→ **Task details**
For each line in the data that includes "Chiquinquira", make a copy.

→ **Input for this task**
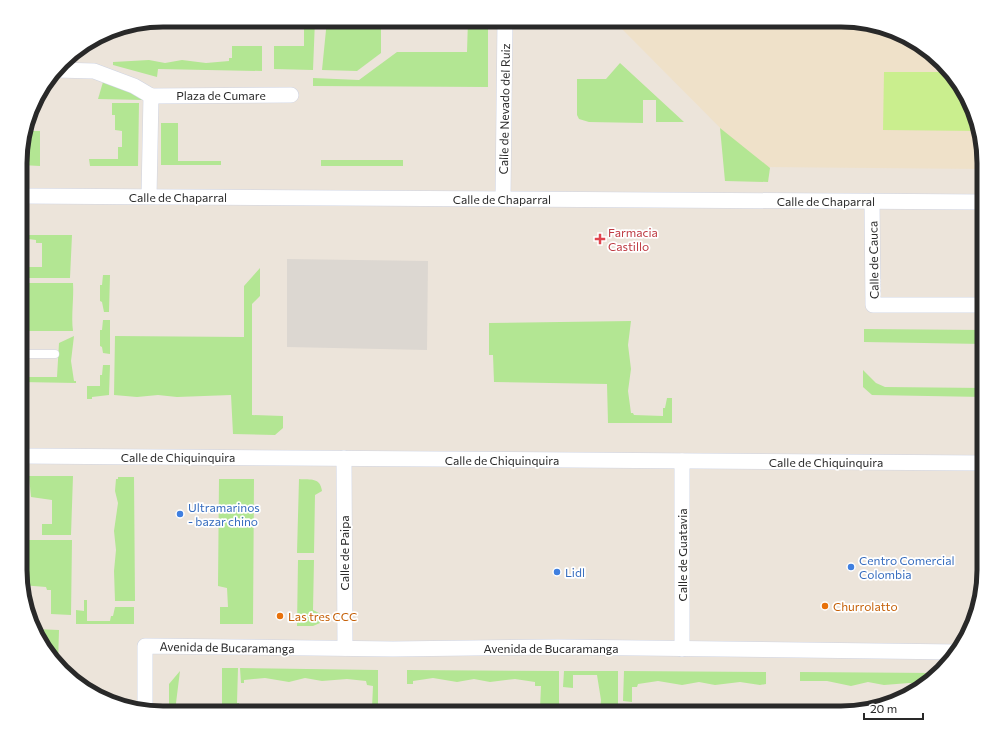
<svg xmlns="http://www.w3.org/2000/svg" width="1004" height="733" font-family="Commissioner,sans-serif">
<style>
.education{fill:#efe1c9}
.garden{fill:#b3e693}
.pitch{fill:#caee8e}
.plaza{fill:#dcd7d1}
.lines{fill:none;stroke-linecap:round;stroke-linejoin:round}
.lane-casing{stroke:#cfd4e3;stroke-width:9}
.street-casing{stroke:#cfd4e3;stroke-width:16}
.lane{stroke:#fff;stroke-width:8}
.street{stroke:#fff;stroke-width:15}
.health-dot{fill:#e0444e;stroke:#fff;stroke-width:1.5}
.shop-dot{fill:#3f7fe0;stroke:#fff;stroke-width:1.5}
.food-dot{fill:#e8710a;stroke:#fff;stroke-width:1.5}
.labels{text-anchor:middle;dominant-baseline:central;stroke-width:3.5;stroke-linejoin:round;paint-order:stroke}
.street-label{font-size:12px;fill:#292929;stroke:#fff}
.health-label{font-size:12px;fill:#be3a42;stroke:#fff;text-anchor:start}
.shop-label{font-size:12px;fill:#366cbe;stroke:#fff;text-anchor:start}
.food-label{font-size:12px;fill:#c56008;stroke:#fff;text-anchor:start}
.rim{fill:none;stroke:#292929;stroke-width:5}
</style>
<rect width="100%" height="100%" fill="#ece4da"/>
<path class="education" d="M 613,20 L 850,20 L 896,31 L 928,50 L 969,99 L 984,154 L 984,169 L 759,167 Z"/>
<g class="garden">
<path d="M 304,20 L 315,20 L 313,70 L 274,69 L 274,46 L 304,46 Z"/>
<path d="M 327,20 L 381,20 L 381,53 L 357,71 L 322,70 Z"/>
<path d="M 468,20 L 488,20 L 488,87 L 313,86 L 313,78 L 359,80 L 397,52 L 467,52 Z"/>
<path d="M 232,46 L 262,46 L 262,71 L 158,69 L 157,77 L 113,65 L 113,62 L 149,60 L 165,63 L 182,60 L 206,63 L 229,61 L 229,58 L 232,58 Z"/>
<path d="M 620,63 L 684,122 L 656,122 L 656,100 L 643,100 L 643,123 L 589,122 L 579,119 L 577,115 L 577,79 L 606,79 Z"/>
<path d="M 103,82 L 142,96 L 143,100 L 98,99 Z"/>
<path d="M 112,103 L 139,103 L 138,166 L 90,166 L 89,159 L 118,159 L 118,147 L 122,147 L 122,131 L 115,130 L 115,115 L 112,115 Z"/>
<path d="M 161,123 L 178,123 L 178,161 L 221,161 L 221,165 L 161,165 Z"/>
<path d="M 720,128 L 770,168 L 768,182 L 725,181 Z"/>
<path d="M 25,131 L 40,131 L 40,166 L 21,165 L 21,144 Z"/>
<rect x="321" y="160" width="82" height="6"/>
<path d="M 21,235 L 72,235 L 70,278 L 24,278 L 24,267 L 42,267 L 42,243 L 36,243 L 36,240 L 21,238 Z"/>
<path d="M 260,268 L 260,296 L 252,304 L 252,415 L 283,416 L 283,428 L 275,435 L 233,434 L 231,395 L 177,397 L 158,395 L 137,397 L 114,395 L 115,336 L 244,337 L 244,286 Z"/>
<path d="M 103,275 L 110,275 L 109,312 L 104,312 L 102,302 L 100,301 L 100,285 L 102,285 Z"/>
<path d="M 28,283 L 73,283 C 74,299 71,315 73,331 L 21,331 L 21,288 L 25,288 Z"/>
<path d="M 103,320 L 110,320 L 110,354 L 103,353 L 102,347 L 100,346 L 100,330 L 102,330 Z"/>
<path d="M 631,321 L 628,345 L 631,369 L 628,391 L 631,413 L 633,413 L 634,415 L 663,416 L 663,408 L 665,408 L 667,398 L 672,398 L 672,423 L 608,423 L 607,384 L 494,382 L 493,355 L 489,355 L 489,323 Z"/>
<path d="M 864,329 L 984,330 L 984,344 L 864,342 Z"/>
<path d="M 74,336 L 71,361 L 74,381 L 76,381 L 76,383 L 21,382 L 21,377 L 57,377 L 59,343 Z"/>
<path d="M 103,365 L 110,365 L 109,395 L 92,397 L 92,399 L 87,399 L 87,386 L 100,386 L 100,375 L 102,375 Z"/>
<path d="M 863,370 L 876,383 L 885,387 L 984,388 L 984,397 L 872,395 L 863,387 Z"/>
<path d="M 29,476 L 73,476 L 71,535 L 42,535 L 42,524 L 52,524 L 52,500 L 31,497 Z"/>
<path d="M 118,477 L 134,477 L 135,601 L 115,601 L 114,571 L 116,550 L 114,531 L 118,503 L 115,491 L 116,479 L 118,479 Z"/>
<path d="M 219,479 L 254,479 L 253,624 L 220,624 L 220,607 L 228,607 L 227,588 L 218,586 Z"/>
<path d="M 299,479 C 311,480 320,477 322,491 L 315,495 L 314,553 L 297,553 Z"/>
<path d="M 21,540 L 72,540 L 71,615 L 51,614 L 51,590 L 47,590 L 46,587 L 21,585 Z"/>
<path d="M 298,560 L 314,560 L 313,610 L 323,615 L 320,623 L 313,626 L 297,626 Z"/>
<path d="M 84,600 L 87,600 L 87,621 L 110,621 L 111,616 L 113,616 L 115,607 L 134,607 L 134,624 L 76,624 L 76,610 L 84,611 Z"/>
<path d="M 35,629 L 59,630 L 58,664 L 39,641 Z"/>
<path d="M 222,668 L 238,668 L 237,703 L 239,703 L 239,707 L 252,707 L 252,713 L 222,713 Z"/>
<path d="M 240,668 L 378,670 L 378,713 L 356,713 L 355,709 L 372,708 L 373,686 L 367,685 L 366,681 L 347,679 L 322,681 L 305,678 L 289,682 L 265,678 L 244,680 L 244,683 L 241,683 Z"/>
<path d="M 407,670 L 559,671 L 559,713 L 521,713 L 521,709 L 540,709 L 541,686 L 535,686 L 535,682 L 515,679 L 490,682 L 474,679 L 457,682 L 433,678 L 413,681 L 413,684 L 407,684 Z"/>
<path d="M 180,671 L 176,703 L 177,713 L 169,713 L 169,684 Z"/>
<path d="M 564,671 L 618,671 L 618,713 L 600,713 L 601,700 L 597,675 L 573,675 L 573,688 L 563,687 Z"/>
<path d="M 624,671 L 766,672 L 766,684 L 760,685 L 740,682 L 715,685 L 699,682 L 682,685 L 658,681 L 638,684 L 637,687 L 632,687 L 632,702 L 623,701 Z"/>
<path d="M 800,672 L 935,673 L 921,684 L 909,683 L 884,685 L 868,682 L 851,686 L 827,681 L 800,681 Z"/>
<path d="M 623,706 L 632,706 L 632,711 L 653,711 L 653,713 L 622,713 Z"/>
</g>
<g class="pitch">
<path d="M 393,20 L 455,20 L 455,24 L 393,23 Z"/>
<path d="M 884,72 L 947,72 L 969,99 L 978,131 L 883,130 Z"/>
</g>
<path class="plaza" d="M 287,259 L 428,261 L 427,350 L 287,347 Z"/>
<g class="lines">
<defs>
<path id="lane" d="M 21,354 L 55,354"/>
<g id="street">
<path d="M 57,70 L 94,71 L 134,86 L 151,96"/>
<path d="M 151,96 L 291,95"/>
<path d="M 21,196 L 984,202"/>
<path d="M 149,196 L 151,96"/>
<path d="M 503,198 L 505,20"/>
<path d="M 872,201 L 873,305 L 984,305"/>
<path d="M 21,456 L 984,463"/>
<path d="M 344,458 L 345,648"/>
<path d="M 682,461 L 682,649"/>
<path d="M 145,711 L 145,646 L 393,649 L 558,647 L 957,652"/>
</g>
</defs>
<use href="#lane" class="lane-casing"/>
<use href="#street" class="street-casing"/>
<use href="#lane" class="lane"/>
<use href="#street" class="street"/>
</g>
<path class="health-dot" d="M598 233h4v4h4v4h-4v4h-4v-4h-4v-4h4z"/>
<g class="shop-dot">
<circle cx="180" cy="514" r="4"/>
<circle cx="851" cy="567" r="4"/>
<circle cx="557" cy="572" r="4"/>
</g>
<g class="food-dot">
<circle cx="825" cy="606" r="4"/>
<circle cx="280" cy="616" r="4"/>
</g>
<g class="labels">
<g class="street-label">
<text x="221" y="95">Plaza de Cumare</text>
<text transform="translate(504 109) rotate(-89)">Calle de Nevado del Ruiz</text>
<text x="178" y="197">Calle de Chaparral</text>
<text x="502" y="199">Calle de Chaparral</text>
<text x="826" y="201">Calle de Chaparral</text>
<text transform="translate(873 260) rotate(-91)">Calle de Cauca</text>
<text x="178" y="457">Calle de Chiquinquira</text>
<text x="502" y="460">Calle de Chiquinquira</text>
<text x="826" y="462">Calle de Chiquinquira</text>
<text transform="translate(344 553) rotate(-90)">Calle de Paipa</text>
<text transform="translate(682 555) rotate(-90)">Calle de Guatavia</text>
<text transform="translate(227 647) rotate(1)">Avenida de Bucaramanga</text>
<text x="551" y="648">Avenida de Bucaramanga</text>
</g>
<g class="health-label">
<text x="608" y="232">Farmacia<tspan x="608" dy="14">Castillo</tspan></text>
</g>
<g class="shop-label">
<text x="188" y="507">Ultramarinos<tspan x="188" dy="14">- bazar chino</tspan></text>
<text x="859" y="560">Centro Comercial<tspan x="859" dy="14">Colombia</tspan></text>
<text x="565" y="572">Lidl</text>
</g>
<g class="food-label">
<text x="833" y="606">Churrolatto</text>
<text x="288" y="616">Las tres CCC</text>
</g>
</g>
<path d="M0 0H1004V733H0ZM163 27H841A136 136 0 0 1 977 163V570A136 136 0 0 1 841 706H163A136 136 0 0 1 27 570V163A136 136 0 0 1 163 27Z" fill="#fff" fill-rule="evenodd"/>
<path class="rim" d="M163 27H841A136 136 0 0 1 977 163V570A136 136 0 0 1 841 706H163A136 136 0 0 1 27 570V163A136 136 0 0 1 163 27Z"/>
<path d="M864 713v6h59v-6" fill="none" stroke="#292929" stroke-width="2"/>
<text x="870" y="713" font-size="12" fill="#292929" stroke="#ffffff" stroke-width="3" paint-order="stroke">20 m</text>
</svg>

→ **Result**
<text x="178" y="457">Calle de Chiquinquira</text>
<text x="502" y="460">Calle de Chiquinquira</text>
<text x="826" y="462">Calle de Chiquinquira</text>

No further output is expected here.